How to stay kind with someone like my[27f] mother[46], who can't stop openly voicing her opinion about everything?
I live a good distance away from my family. I see my mother 2-3 days at a time 4-5 times per year (with the exception of a week long trip once or twice a year). She just completed a visit last week. I noticed that I was being pretty rude to her sometimes, though, and I'd like to not be that way next time she visits.
My issue, she voices her opinion about *everything* if she doesn't like it. I've known her for 27 years! Of course I know what she doesn't like! How could I miss what she doesn't like when she talks about it ALL OF THE TIME.

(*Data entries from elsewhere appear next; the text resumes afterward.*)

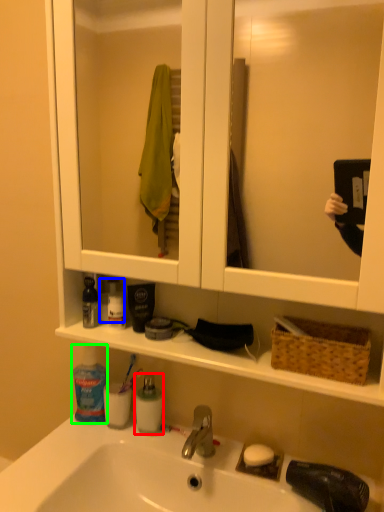
Question: Which object is the farthest from cleaning product (highlighted by a red box)? Choose among these: mouthwash (highlighted by a blue box) or toiletry (highlighted by a green box).

Choices:
 (A) mouthwash
 (B) toiletry

Answer: (A)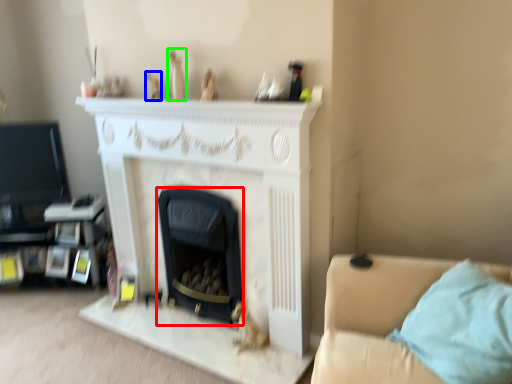
Question: Which object is the closest to the fireplace (highlighted by a red box)? Choose among these: toy (highlighted by a blue box) or toy (highlighted by a green box).

Choices:
 (A) toy
 (B) toy

Answer: (B)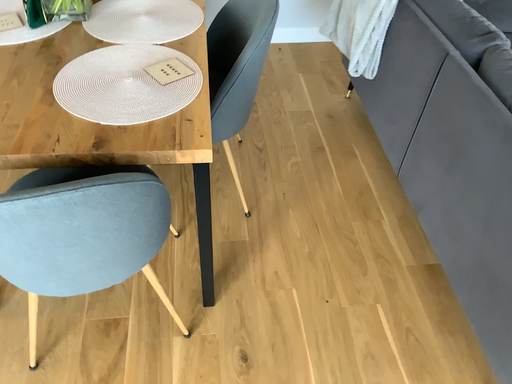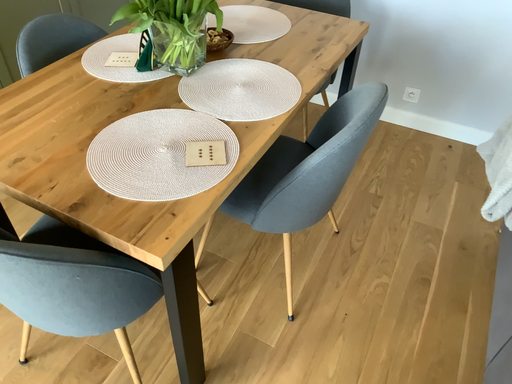
Question: How did the camera likely rotate when shooting the video?

Choices:
 (A) rotated left
 (B) rotated right

Answer: (A)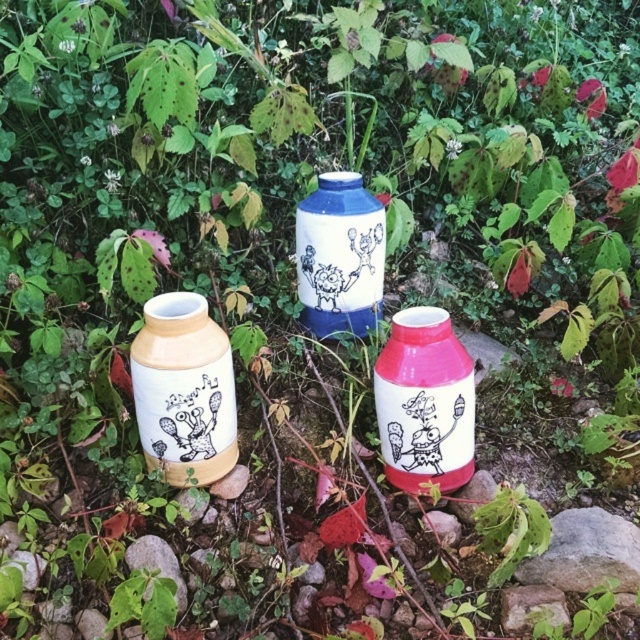
You are a delivery person who needs to place a matte yellow vase at left in a specific location. The coordinates given are point (182, 390). Based on the scene, can you confirm if this point is within the area where the matte yellow vase at left should be placed?

The coordinates point (182, 390) indicate the location of the matte yellow vase at left, so yes, the point is correct.

You are a delivery person who needs to place a small package between the matte yellow vase at left and the blue glazed vase at center. The package is 16 inches long. Can the package fit between them without overlapping either vase?

The distance between the matte yellow vase at left and the blue glazed vase at center is 15.52 inches. Since the package is 16 inches long, it is slightly longer than the available space. Therefore, the package cannot fit between them without overlapping either vase.

You are standing 1.5 meters away from the camera position. You want to pick up the matte ceramic bottle at center without moving your feet. Is it within your reach?

The matte ceramic bottle at center is 1.24 meters from the camera. Since you are standing 1.5 meters away from the camera position, the total distance between you and the bottle is 1.24 meters. Assuming an average arm reach of about 1 meter, you would not be able to reach it without moving your feet.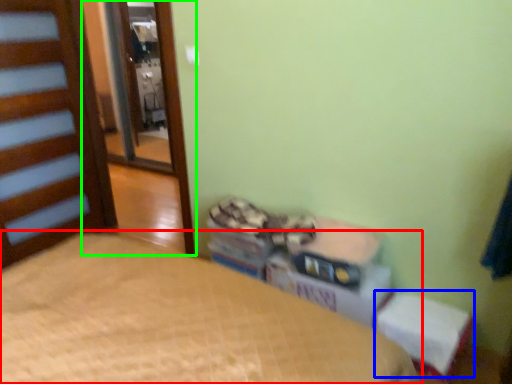
Question: Which object is positioned closest to bed (highlighted by a red box)? Select from changing table (highlighted by a blue box) and screen door (highlighted by a green box).

Choices:
 (A) changing table
 (B) screen door

Answer: (A)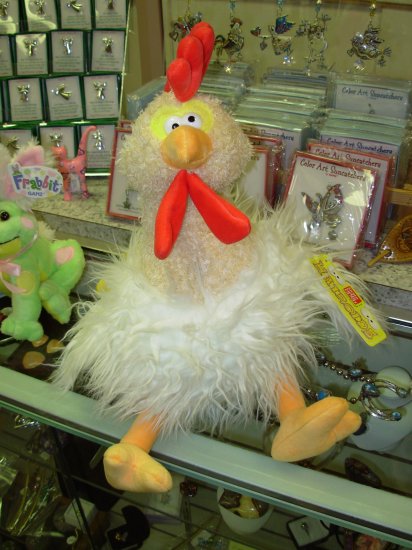
Locate an element on the screen. The width and height of the screenshot is (412, 550). bowl is located at coordinates (243, 524).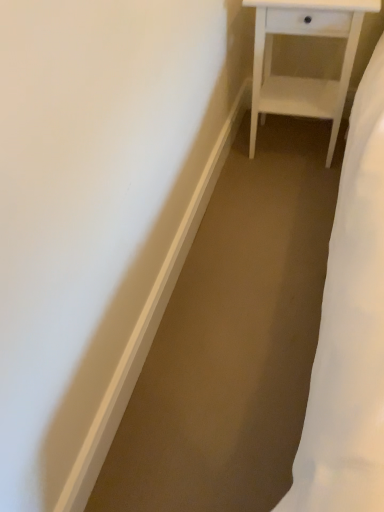
What is the approximate height of white matte nightstand at upper right?

white matte nightstand at upper right is 27.20 inches in height.

Find the location of a particular element. This screenshot has height=512, width=384. white matte nightstand at upper right is located at coordinates (302, 77).

Describe the element at coordinates (302, 77) in the screenshot. I see `white matte nightstand at upper right` at that location.

This screenshot has width=384, height=512. I want to click on white matte nightstand at upper right, so click(302, 77).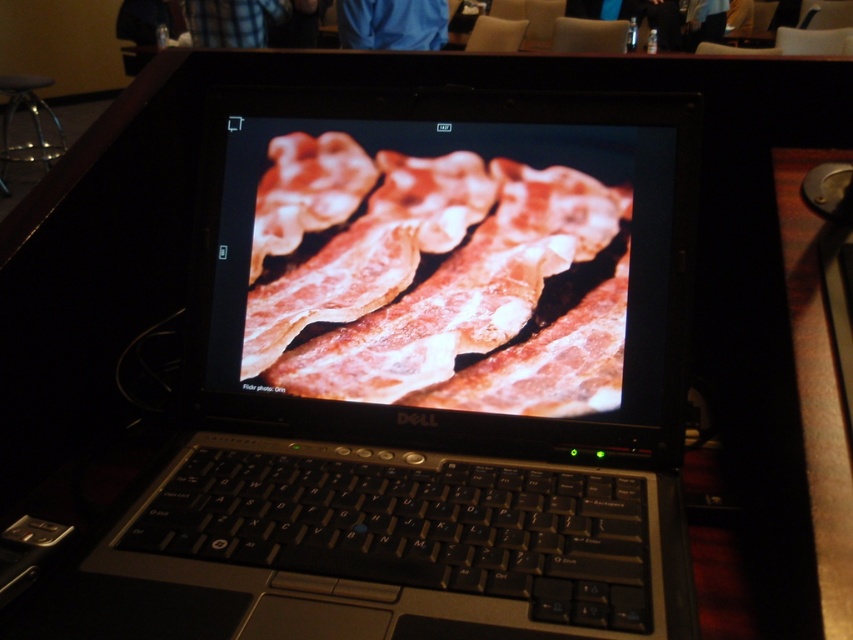
I want to click on satin black laptop at center, so click(x=426, y=378).

Is point (415, 284) closer to camera compared to point (425, 356)?

No, (415, 284) is further to viewer.

Does point (340, 545) come in front of point (486, 252)?

Yes, it is.

The width and height of the screenshot is (853, 640). I want to click on satin black laptop at center, so click(x=426, y=378).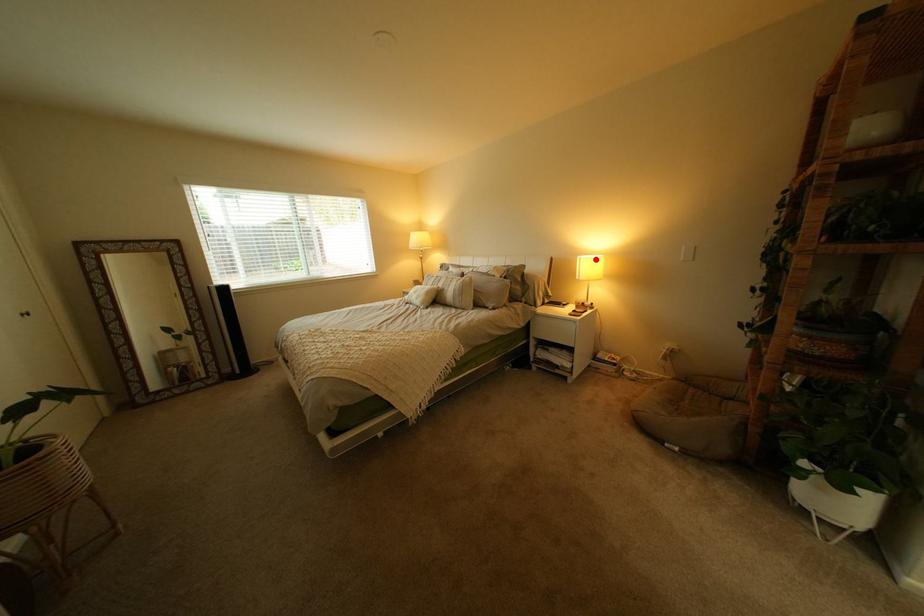
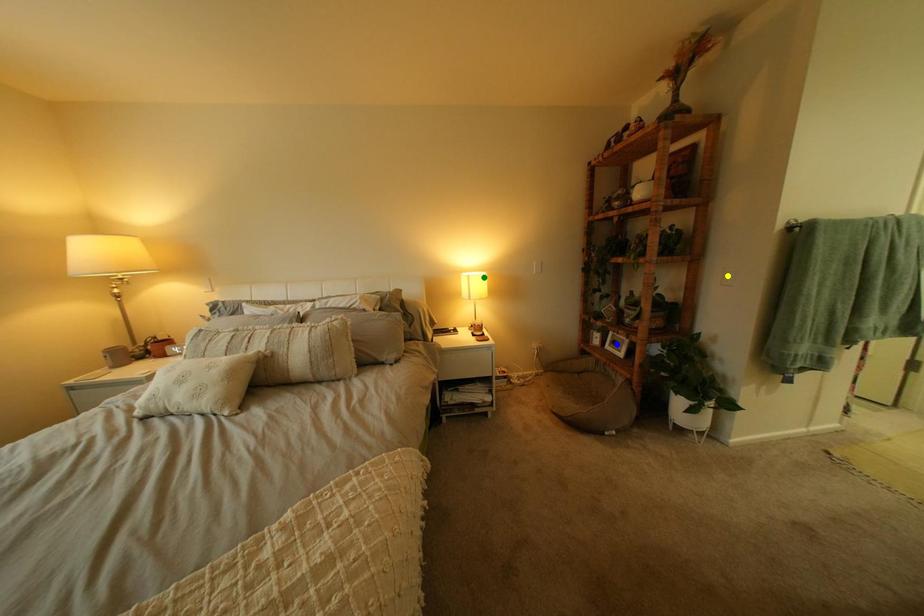
Question: I am providing you with two images of the same scene from different viewpoints. A red point is marked on the first image. You are given multiple points on the second image. Which point in image 2 is actually the same real-world point as the red point in image 1?

Choices:
 (A) green point
 (B) blue point
 (C) yellow point

Answer: (A)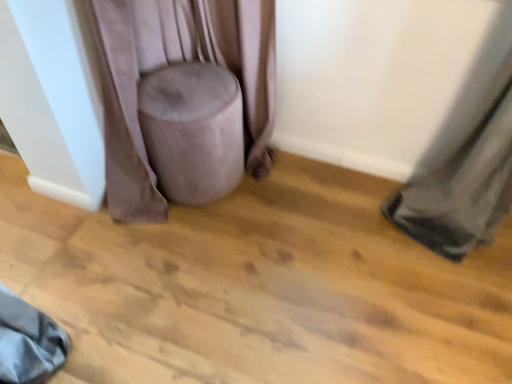
The image size is (512, 384). In order to click on free space in front of velvet beige pouf at center in this screenshot , I will do `click(196, 254)`.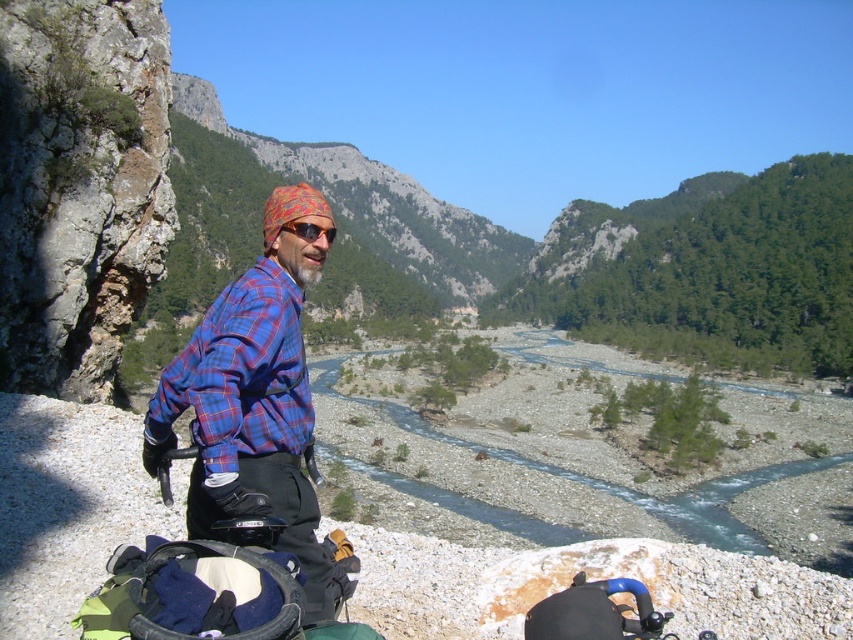
Is blue plaid shirt at center bigger than blue plaid shirt at left?

Indeed, blue plaid shirt at center has a larger size compared to blue plaid shirt at left.

Does blue plaid shirt at center lie in front of blue plaid shirt at left?

Yes, it is.

Where is `blue plaid shirt at center`? This screenshot has height=640, width=853. blue plaid shirt at center is located at coordinates (254, 401).

Find the location of `blue plaid shirt at center`. blue plaid shirt at center is located at coordinates (254, 401).

Is blue plaid shirt at center shorter than matte orange goggles at center?

In fact, blue plaid shirt at center may be taller than matte orange goggles at center.

Does point (279, 362) come behind point (328, 228)?

No, (279, 362) is in front of (328, 228).

Find the location of a particular element. This screenshot has width=853, height=640. blue plaid shirt at center is located at coordinates point(254,401).

Find the location of a particular element. This screenshot has width=853, height=640. blue plaid shirt at center is located at coordinates point(254,401).

Does blue plaid shirt at left have a lesser width compared to matte orange goggles at center?

Incorrect, blue plaid shirt at left's width is not less than matte orange goggles at center's.

This screenshot has width=853, height=640. I want to click on blue plaid shirt at left, so click(241, 376).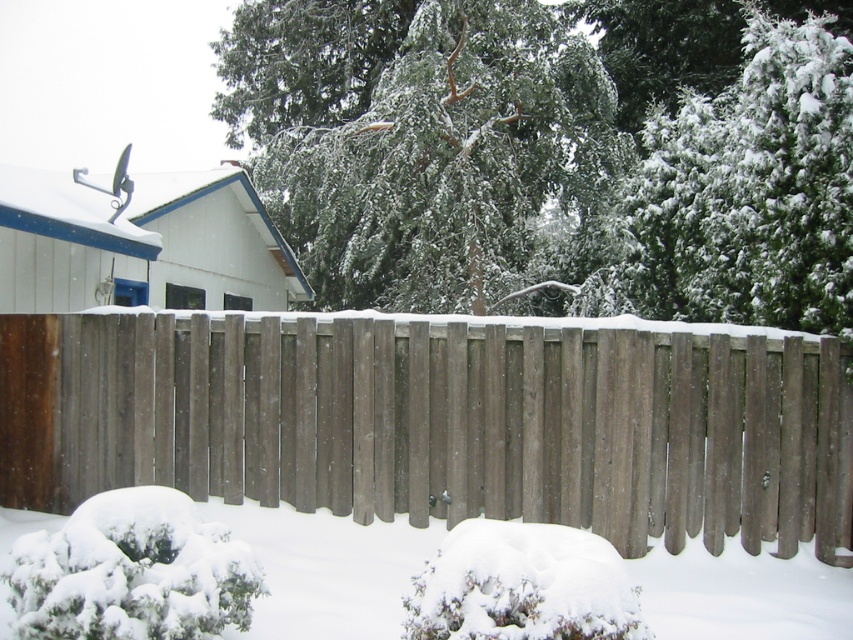
Question: Which point is farther to the camera?

Choices:
 (A) green textured tree at upper center
 (B) brown wood fence at center

Answer: (A)

Question: Which point is farther to the camera?

Choices:
 (A) white fluffy snow at center
 (B) green textured tree at upper center
 (C) brown wood fence at center

Answer: (B)

Question: Which point is farther to the camera?

Choices:
 (A) white fluffy snow at center
 (B) brown wood fence at center

Answer: (B)

Question: Is brown wood fence at center positioned at the back of white fluffy snow at center?

Choices:
 (A) no
 (B) yes

Answer: (B)

Question: Is brown wood fence at center positioned behind white fluffy snow at center?

Choices:
 (A) yes
 (B) no

Answer: (A)

Question: Does brown wood fence at center appear over white fluffy snow at center?

Choices:
 (A) yes
 (B) no

Answer: (A)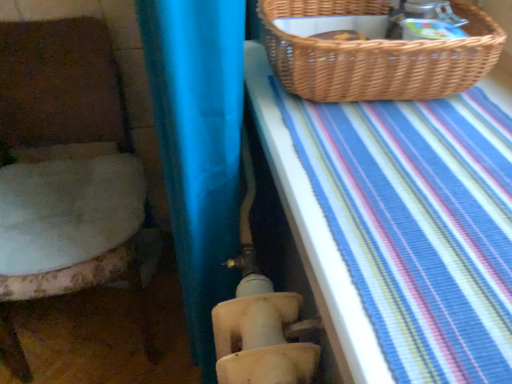
Question: Is woven brown picnic basket at upper right looking in the opposite direction of blue striped fabric at upper right?

Choices:
 (A) yes
 (B) no

Answer: (B)

Question: From a real-world perspective, is woven brown picnic basket at upper right physically below blue striped fabric at upper right?

Choices:
 (A) yes
 (B) no

Answer: (B)

Question: Would you say woven brown picnic basket at upper right is outside blue striped fabric at upper right?

Choices:
 (A) no
 (B) yes

Answer: (B)

Question: Would you say woven brown picnic basket at upper right contains blue striped fabric at upper right?

Choices:
 (A) yes
 (B) no

Answer: (B)

Question: From a real-world perspective, is woven brown picnic basket at upper right over blue striped fabric at upper right?

Choices:
 (A) yes
 (B) no

Answer: (A)

Question: Is woven brown picnic basket at upper right taller than blue striped fabric at upper right?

Here are examples: She is a cold person. I mean physically. She is freezing if the temperature is below 85*f. When we went to Colorado over the summer, we signed up for an early morning water rafting adventure. It just happened to be 40* that morning. Once she realized it was going to be cold and the water is freezing temperatures, I couldn't stand it much more. I told her she is not allowed to say the words "cold" and "freezing". I even made it a game with my 7&5 year old kids that day. I basically treated her like my own child. "Now everyone listen! It is cold this morning, and we're going to be getting wet with ice cold water too. We're going to play a game. The person who says anything describing how cold they are loses." My mom looked at me with a crazy face, but she is competitive and she's not stupid, she knew what I was doing. It worked!
Fast forward, back to last week, she visited. Things she hates that she decided to bring up (that we've talked about 1000 times before), during conversations I was having with *other* people that were visiting: sweet potatoes, instant oats, coffee. Those are just things I was talking about with my grandma and brother who were also visiting. She likes to add that she hates those things, even if we weren't talking to her.
I got so annoyed, I made fun of her a little bit. "WE KNOW" with eyerolls and such. I feel bad, and I'd like for this to not happen much more. How do I go about responding to her selfish and negative comments about everyday things in life while also being a kind person?
TL;DR Mother is immature sometimes and buts into conversations if we talk about anything she doesn't like. Wondering how to not be rude, but at the same time handle the situation where she doesn't do that as much anymore.